Hi,        I'm thinking of going to Williamsburg this summer and there is availabilty there for a 1 bedroom at either the Fairfield Patriot or the Fairfield Kingsgate. The Patriot has a full and a partial kitchen available and the Kingsgate has only the mini kitchen. I have never been to either resort and was wondering which one is better?? Which one has better access to the unit, hearing the neighbors, etc..... I would guess that they are both a lockoff unit and probably on the smaller side. There will be 2 adults and 2 children ages 13/8. I would like some info about the units themselves. I understand that there is alot to do at the resorts and the area, so I am familiar with the goings on for the area.
Thanks in advance!!!


----------



## noson7982 (Jan 14, 2006)

*Fairfield Patriot or the Fairfield Kingsgate*

Fairfield Patriot Place   one bedroom A side would have the most room with full kitchen. They had a large jacuzzi in the bath but I heard that as they are upgrading the units they are removing the Tubs. The Bside is as small as a Hotel Room.   the Fairfield Kingsgate with small kitchen are not my favorite . Seems very dark and small but they are upgrading the decor here also.  Fairfield Patriot Place only has a fair size outdoor pool but you can use the amenities at Fairfield Kingsgate or even the new Governours Green. So  I would probably take the space at  Fairfield Patriots Place
JMHO


----------



## Robnsunny (Jan 14, 2006)

I agree that the Patriot Place with the full kitchen is the much nicer unit. Your family would be tight in either of the ones with a mini kitchen. Kingsgate does have the nicer facilities for kids, but as was pointed out, it's only about a 5 minute drive and you have full use of the amenities.

A 2 bdr unit at Kingsgate would probably be ideal for you if you can find one.


----------



## teachingmyown (Jan 15, 2006)

I checked Fairfield's site for the floorplans and from what they are showing for the two options, I'd recommend Kingsgate.  The floorplan at Kingsgate has a front room with a sleeper sofa, chairs and very small efficiency kitchen/bar.  It has a decent bathroom, and the one we were in when we were there had a small laundry center in it as well.  The back bedroom is where the bed is.  Both front and back rooms had TVs.  There would at least be some sleeping privacy this way.

Patriot's Place on the other hand had a front room with the slightly larger kitchen etc and the back room had both the bed and a sleeper sofa.  Unless it is a "sleep 6" then I would interpret that to mean that all the sleeping arrangements are for the same room.  I've never been to PP so I don't know.

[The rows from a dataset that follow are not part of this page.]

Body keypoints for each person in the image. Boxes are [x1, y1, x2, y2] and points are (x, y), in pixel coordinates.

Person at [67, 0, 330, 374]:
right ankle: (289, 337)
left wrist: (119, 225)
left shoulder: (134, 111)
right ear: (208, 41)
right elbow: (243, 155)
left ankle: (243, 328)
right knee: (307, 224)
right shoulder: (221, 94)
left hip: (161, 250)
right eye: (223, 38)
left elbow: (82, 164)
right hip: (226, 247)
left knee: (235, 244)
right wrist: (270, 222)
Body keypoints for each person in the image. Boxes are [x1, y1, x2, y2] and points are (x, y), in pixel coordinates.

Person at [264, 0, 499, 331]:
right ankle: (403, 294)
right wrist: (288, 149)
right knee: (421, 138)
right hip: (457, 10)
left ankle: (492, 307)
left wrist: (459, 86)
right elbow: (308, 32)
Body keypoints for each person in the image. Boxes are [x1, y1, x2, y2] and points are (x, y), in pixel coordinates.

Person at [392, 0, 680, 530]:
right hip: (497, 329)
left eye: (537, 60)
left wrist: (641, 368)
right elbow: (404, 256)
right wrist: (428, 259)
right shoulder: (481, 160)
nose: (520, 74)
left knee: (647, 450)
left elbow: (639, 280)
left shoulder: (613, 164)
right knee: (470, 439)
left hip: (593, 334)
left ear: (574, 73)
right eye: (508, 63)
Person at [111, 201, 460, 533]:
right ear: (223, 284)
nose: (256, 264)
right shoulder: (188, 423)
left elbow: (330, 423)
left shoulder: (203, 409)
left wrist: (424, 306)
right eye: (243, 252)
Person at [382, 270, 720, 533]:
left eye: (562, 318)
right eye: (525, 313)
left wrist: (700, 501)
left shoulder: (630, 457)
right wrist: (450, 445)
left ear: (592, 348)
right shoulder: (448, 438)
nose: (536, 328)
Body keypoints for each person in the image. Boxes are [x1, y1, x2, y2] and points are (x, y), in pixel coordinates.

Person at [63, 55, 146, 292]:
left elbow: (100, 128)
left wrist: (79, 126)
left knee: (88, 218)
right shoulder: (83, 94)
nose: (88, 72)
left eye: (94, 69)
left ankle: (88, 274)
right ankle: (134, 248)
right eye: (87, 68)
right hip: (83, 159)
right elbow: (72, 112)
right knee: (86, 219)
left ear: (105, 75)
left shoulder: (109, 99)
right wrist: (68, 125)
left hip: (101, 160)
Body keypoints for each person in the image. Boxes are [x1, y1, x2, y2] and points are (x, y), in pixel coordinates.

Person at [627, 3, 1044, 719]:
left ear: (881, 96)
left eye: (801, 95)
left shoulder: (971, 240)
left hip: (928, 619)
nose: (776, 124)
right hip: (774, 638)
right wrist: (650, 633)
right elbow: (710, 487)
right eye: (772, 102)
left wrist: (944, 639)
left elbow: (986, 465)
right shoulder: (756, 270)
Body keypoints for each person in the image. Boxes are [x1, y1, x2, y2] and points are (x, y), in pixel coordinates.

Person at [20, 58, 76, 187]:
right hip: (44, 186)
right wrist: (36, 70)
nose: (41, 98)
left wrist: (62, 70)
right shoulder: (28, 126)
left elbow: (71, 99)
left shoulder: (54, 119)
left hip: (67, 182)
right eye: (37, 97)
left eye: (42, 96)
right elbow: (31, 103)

If you've registered as a TUG member, there is a floorplan for Kingsgate in the reviews section of the site, but not one for PP at this time.

BTW, we LOVED our trip to Williamsburg and hope to return soon!


----------



## davenlib (Jan 15, 2006)

*what to do for 8 and 10 year olds*

We are gong to be at Kingsgate April 14 for a week which is Easter Break in California.  What do you suggest we do to get our kids "cultured and educated" while adding some fun????
Would love some insider tips for sights, entertainment, dining, ect

thanxxxxx


----------



## Laurie (Jan 15, 2006)

teachingmyown said:
			
		

> Patriot's Place on the other hand had a front room with the slightly larger kitchen etc and the back room had both the bed and a sleeper sofa.


We were at Patriot's Place Xmas a year ago, in the larger 1-BR unit with the fireplace. I don't recall any sort of sofa in the bedroom, and I believe they called it privacy for 4, so unless I'm having memory loss (always a possibility)or they've rearranged things, sleeping accommodations would be separate. And the location was for seeing Williamsburg was great, just a few blocks really from the parking lot.


----------



## pedro47 (Jan 16, 2006)

Kingsgate more activities for your kids.


----------



## elaine (Jan 17, 2006)

*for teens--look on willimbg website for extras*

they have special theatrical productions, dance exhibits, carriage rides, etc.---many of which you will want to book in advance to get a spot.  They have American Girl Teas, etc.  Most events are extra $, but do not require a wllmbg pass--just the extra $.  I have found the prices reasonable and all things offered are high-quality events. 
I also recommend dining at a tavern--my pick would be King's Arm for lunch (decent kids menu--including roasted rabbit) b/c cheaper and still fun and maybe Christina Campbell's or another one for dinner that offers period entertainment--strolling musicians, jugglers, etc. in perdio dress---again, you can log onto website to get info.


----------